===== Listed records
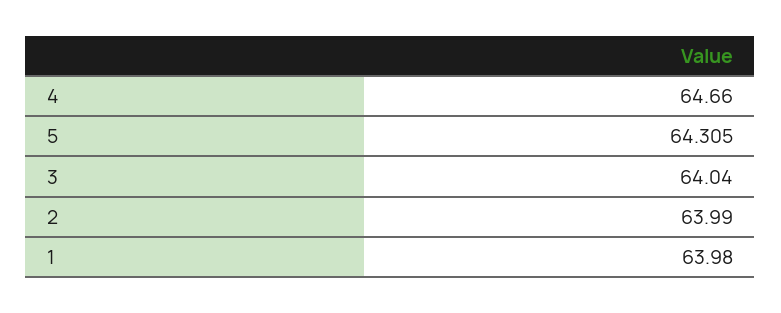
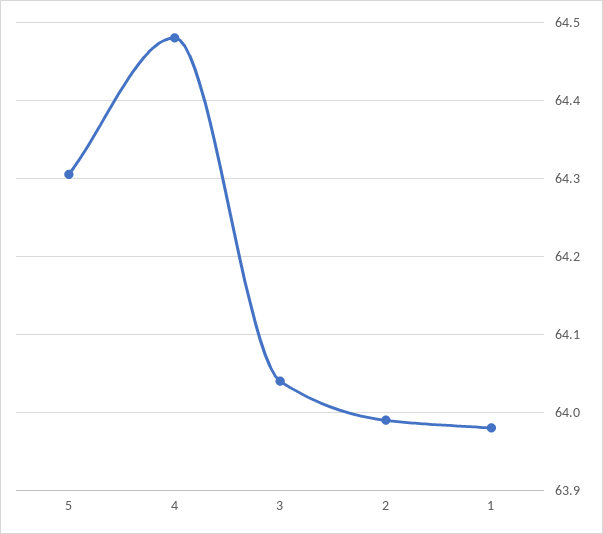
  {
-   "4": 64.66,
+   "4": 64.48,
    "5": 64.305,
    "3": 64.04,
    "2": 63.99,
    "1": 63.98
  }

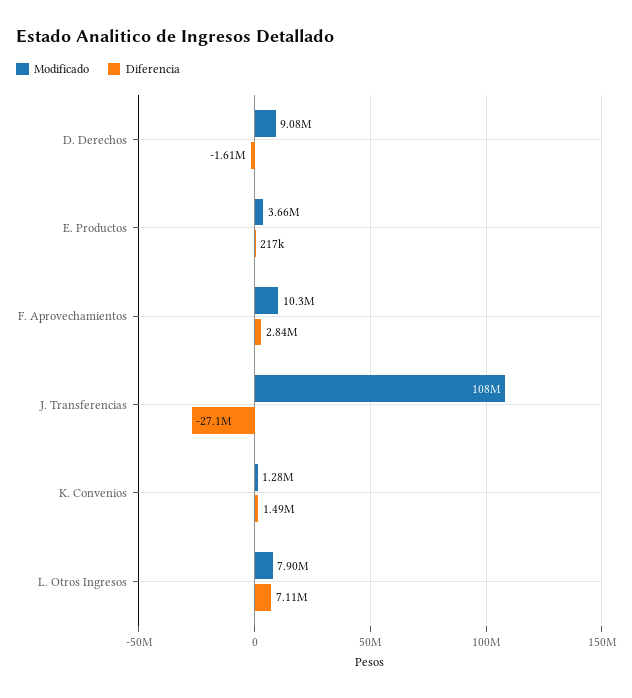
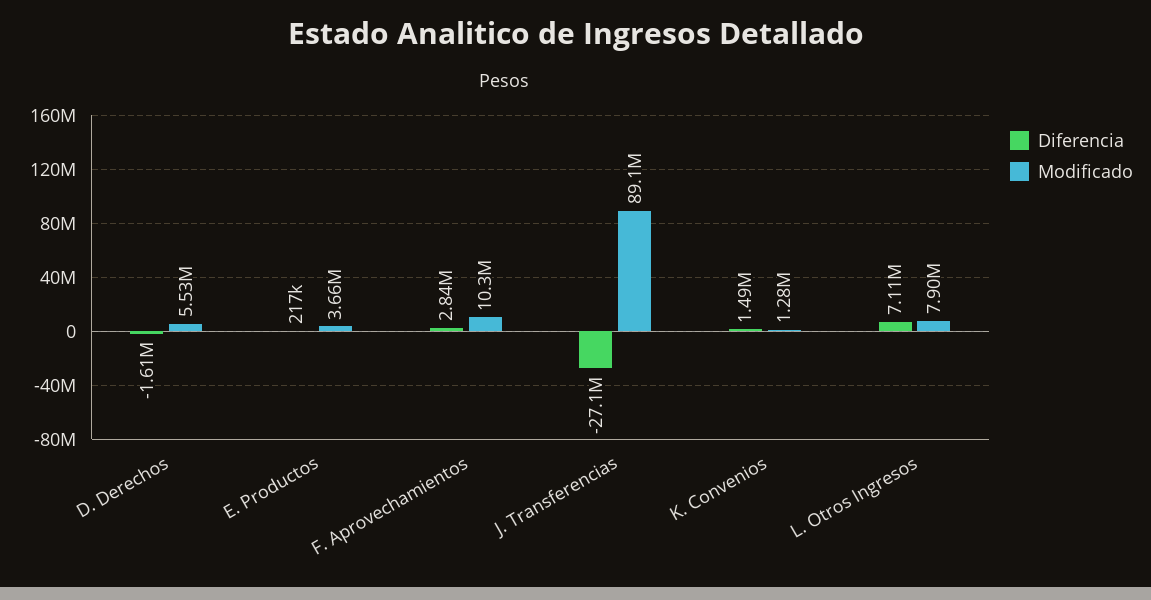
  {
    "Modificado": {
-     "D. Derechos": 9080000,
+     "D. Derechos": 5530000,
      "E. Productos": 3660000,
      "F. Aprovechamientos": 10300000,
-     "J. Transferencias": 108000000,
+     "J. Transferencias": 89100000,
      "K. Convenios": 1280000,
      "L. Otros Ingresos": 7900000
    },
    "Diferencia": {
      "D. Derechos": -1610000,
      "E. Productos": 217000,
      "F. Aprovechamientos": 2840000,
      "J. Transferencias": -27100000,
      "K. Convenios": 1490000,
      "L. Otros Ingresos": 7110000
    }
  }

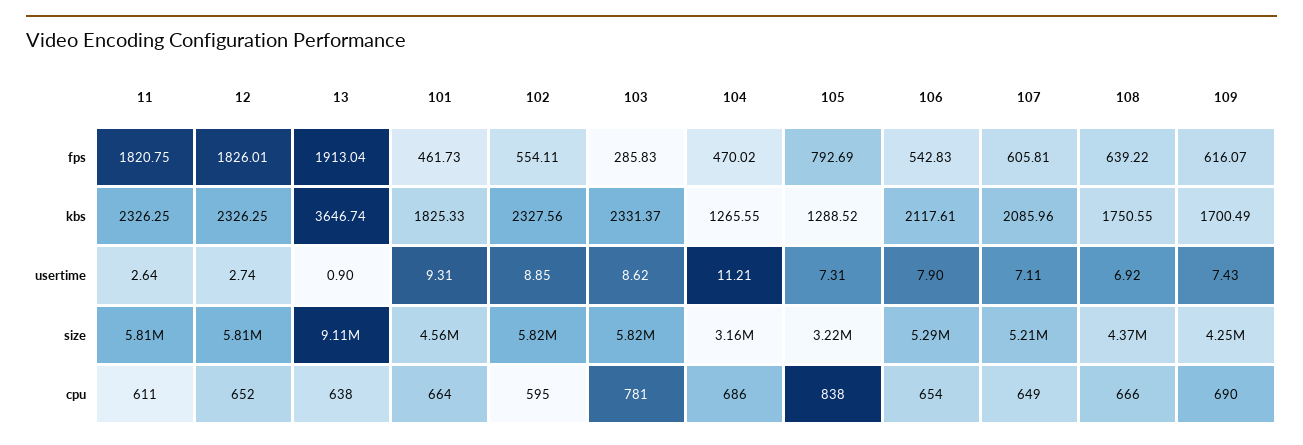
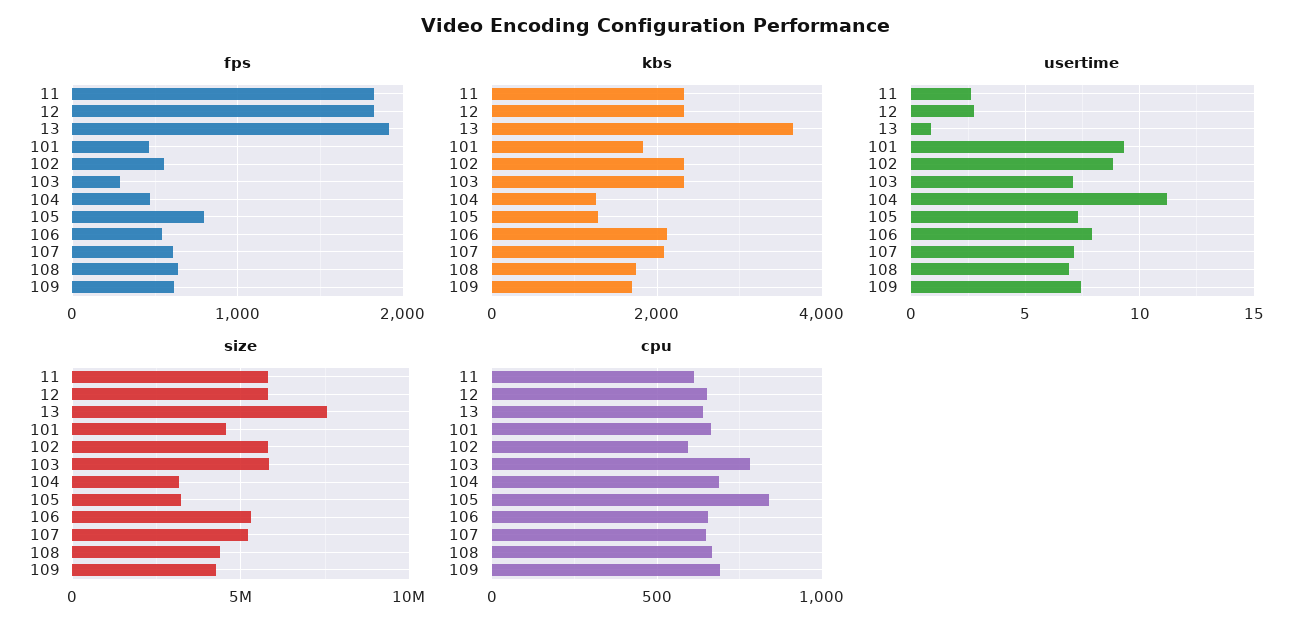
  {
    "fps": {
      "11": 1820.75,
      "12": 1826.01,
      "13": 1913.04,
      "101": 461.73,
      "102": 554.11,
      "103": 285.83,
      "104": 470.02,
      "105": 792.69,
      "106": 542.83,
      "107": 605.81,
      "108": 639.22,
      "109": 616.07
    },
    "kbs": {
      "11": 2326.25,
      "12": 2326.25,
      "13": 3646.74,
      "101": 1825.33,
      "102": 2327.56,
      "103": 2331.37,
      "104": 1265.55,
      "105": 1288.52,
      "106": 2117.61,
      "107": 2085.96,
      "108": 1750.55,
      "109": 1700.49
    },
    "usertime": {
      "11": 2.64,
      "12": 2.74,
      "13": 0.9,
      "101": 9.31,
      "102": 8.85,
-     "103": 8.62,
+     "103": 7,
      "104": 11.21,
      "105": 7.31,
      "106": 7.9,
      "107": 7.11,
      "108": 6.92,
      "109": 7.43
    },
    "size": {
      "11": 5810000,
      "12": 5810000,
-     "13": 9110000,
+     "13": 7500000,
      "101": 4560000,
      "102": 5820000,
      "103": 5820000,
      "104": 3160000,
      "105": 3220000,
      "106": 5290000,
      "107": 5210000,
      "108": 4370000,
      "109": 4250000
    },
    "cpu": {
      "11": 611,
      "12": 652,
      "13": 638,
      "101": 664,
      "102": 595,
      "103": 781,
      "104": 686,
      "105": 838,
      "106": 654,
      "107": 649,
      "108": 666,
      "109": 690
    }
  }

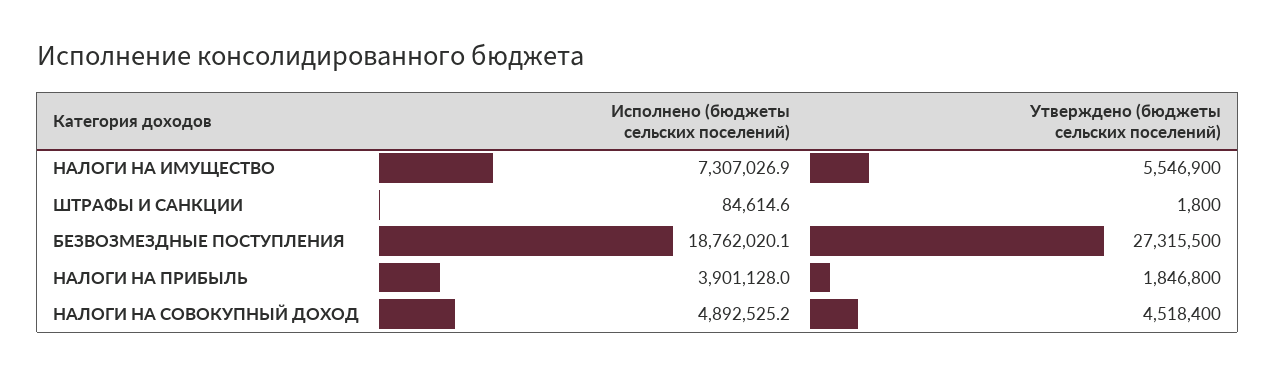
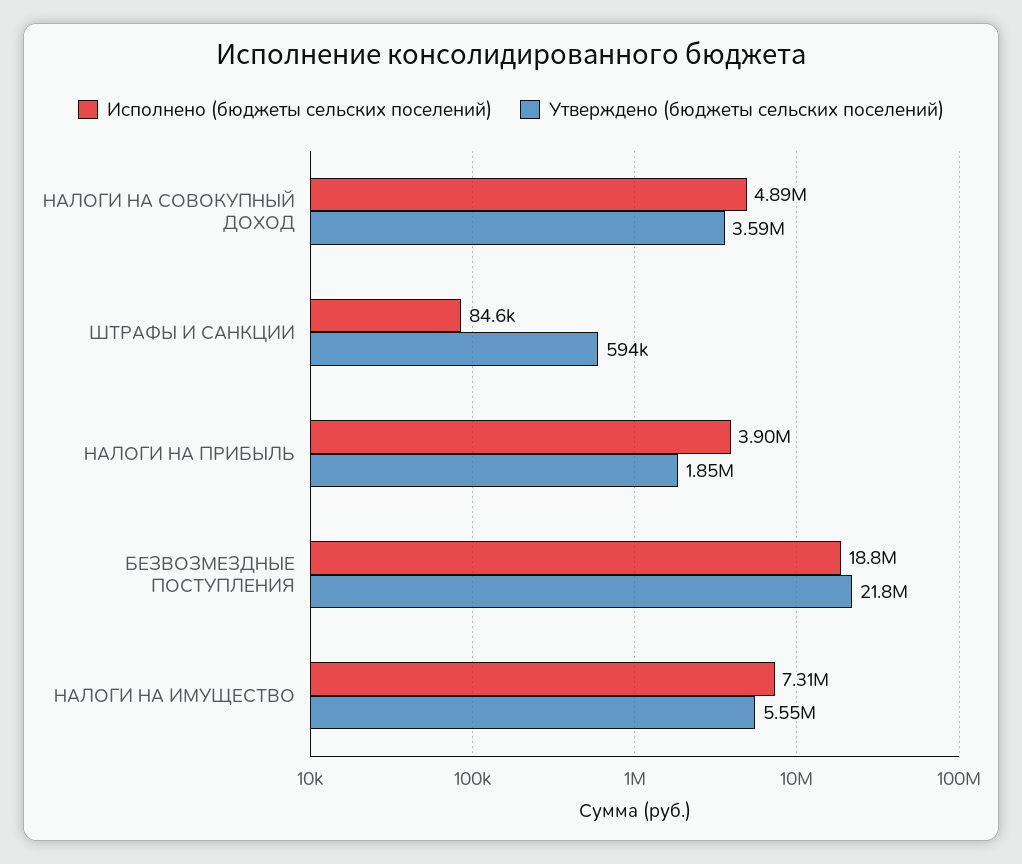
  {
    "Исполнено (бюджеты сельских поселений)": {
      "НАЛОГИ НА ИМУЩЕСТВО": 7307026.9,
      "ШТРАФЫ И САНКЦИИ": 84614.6,
      "БЕЗВОЗМЕЗДНЫЕ ПОСТУПЛЕНИЯ": 18762020.1,
      "НАЛОГИ НА ПРИБЫЛЬ": 3901128,
      "НАЛОГИ НА СОВОКУПНЫЙ ДОХОД": 4892525.2
    },
    "Утверждено (бюджеты сельских поселений)": {
      "НАЛОГИ НА ИМУЩЕСТВО": 5546900,
-     "ШТРАФЫ И САНКЦИИ": 1800,
+     "ШТРАФЫ И САНКЦИИ": 594000,
-     "БЕЗВОЗМЕЗДНЫЕ ПОСТУПЛЕНИЯ": 27315500,
+     "БЕЗВОЗМЕЗДНЫЕ ПОСТУПЛЕНИЯ": 21800000,
      "НАЛОГИ НА ПРИБЫЛЬ": 1846800,
-     "НАЛОГИ НА СОВОКУПНЫЙ ДОХОД": 4518400
+     "НАЛОГИ НА СОВОКУПНЫЙ ДОХОД": 3590000
    }
  }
==========
# [Exercise objective]
Return all records above verbatim without their pictures.

# [Solution for this task]
  {
-   "4": 64.66,
+   "4": 64.48,
    "5": 64.305,
    "3": 64.04,
    "2": 63.99,
    "1": 63.98
  }

  {
    "Modificado": {
-     "D. Derechos": 9080000,
+     "D. Derechos": 5530000,
      "E. Productos": 3660000,
      "F. Aprovechamientos": 10300000,
-     "J. Transferencias": 108000000,
+     "J. Transferencias": 89100000,
      "K. Convenios": 1280000,
      "L. Otros Ingresos": 7900000
    },
    "Diferencia": {
      "D. Derechos": -1610000,
      "E. Productos": 217000,
      "F. Aprovechamientos": 2840000,
      "J. Transferencias": -27100000,
      "K. Convenios": 1490000,
      "L. Otros Ingresos": 7110000
    }
  }

  {
    "fps": {
      "11": 1820.75,
      "12": 1826.01,
      "13": 1913.04,
      "101": 461.73,
      "102": 554.11,
      "103": 285.83,
      "104": 470.02,
      "105": 792.69,
      "106": 542.83,
      "107": 605.81,
      "108": 639.22,
      "109": 616.07
    },
    "kbs": {
      "11": 2326.25,
      "12": 2326.25,
      "13": 3646.74,
      "101": 1825.33,
      "102": 2327.56,
      "103": 2331.37,
      "104": 1265.55,
      "105": 1288.52,
      "106": 2117.61,
      "107": 2085.96,
      "108": 1750.55,
      "109": 1700.49
    },
    "usertime": {
      "11": 2.64,
      "12": 2.74,
      "13": 0.9,
      "101": 9.31,
      "102": 8.85,
-     "103": 8.62,
+     "103": 7,
      "104": 11.21,
      "105": 7.31,
      "106": 7.9,
      "107": 7.11,
      "108": 6.92,
      "109": 7.43
    },
    "size": {
      "11": 5810000,
      "12": 5810000,
-     "13": 9110000,
+     "13": 7500000,
      "101": 4560000,
      "102": 5820000,
      "103": 5820000,
      "104": 3160000,
      "105": 3220000,
      "106": 5290000,
      "107": 5210000,
      "108": 4370000,
      "109": 4250000
    },
    "cpu": {
      "11": 611,
      "12": 652,
      "13": 638,
      "101": 664,
      "102": 595,
      "103": 781,
      "104": 686,
      "105": 838,
      "106": 654,
      "107": 649,
      "108": 666,
      "109": 690
    }
  }

  {
    "Исполнено (бюджеты сельских поселений)": {
      "НАЛОГИ НА ИМУЩЕСТВО": 7307026.9,
      "ШТРАФЫ И САНКЦИИ": 84614.6,
      "БЕЗВОЗМЕЗДНЫЕ ПОСТУПЛЕНИЯ": 18762020.1,
      "НАЛОГИ НА ПРИБЫЛЬ": 3901128,
      "НАЛОГИ НА СОВОКУПНЫЙ ДОХОД": 4892525.2
    },
    "Утверждено (бюджеты сельских поселений)": {
      "НАЛОГИ НА ИМУЩЕСТВО": 5546900,
-     "ШТРАФЫ И САНКЦИИ": 1800,
+     "ШТРАФЫ И САНКЦИИ": 594000,
-     "БЕЗВОЗМЕЗДНЫЕ ПОСТУПЛЕНИЯ": 27315500,
+     "БЕЗВОЗМЕЗДНЫЕ ПОСТУПЛЕНИЯ": 21800000,
      "НАЛОГИ НА ПРИБЫЛЬ": 1846800,
-     "НАЛОГИ НА СОВОКУПНЫЙ ДОХОД": 4518400
+     "НАЛОГИ НА СОВОКУПНЫЙ ДОХОД": 3590000
    }
  }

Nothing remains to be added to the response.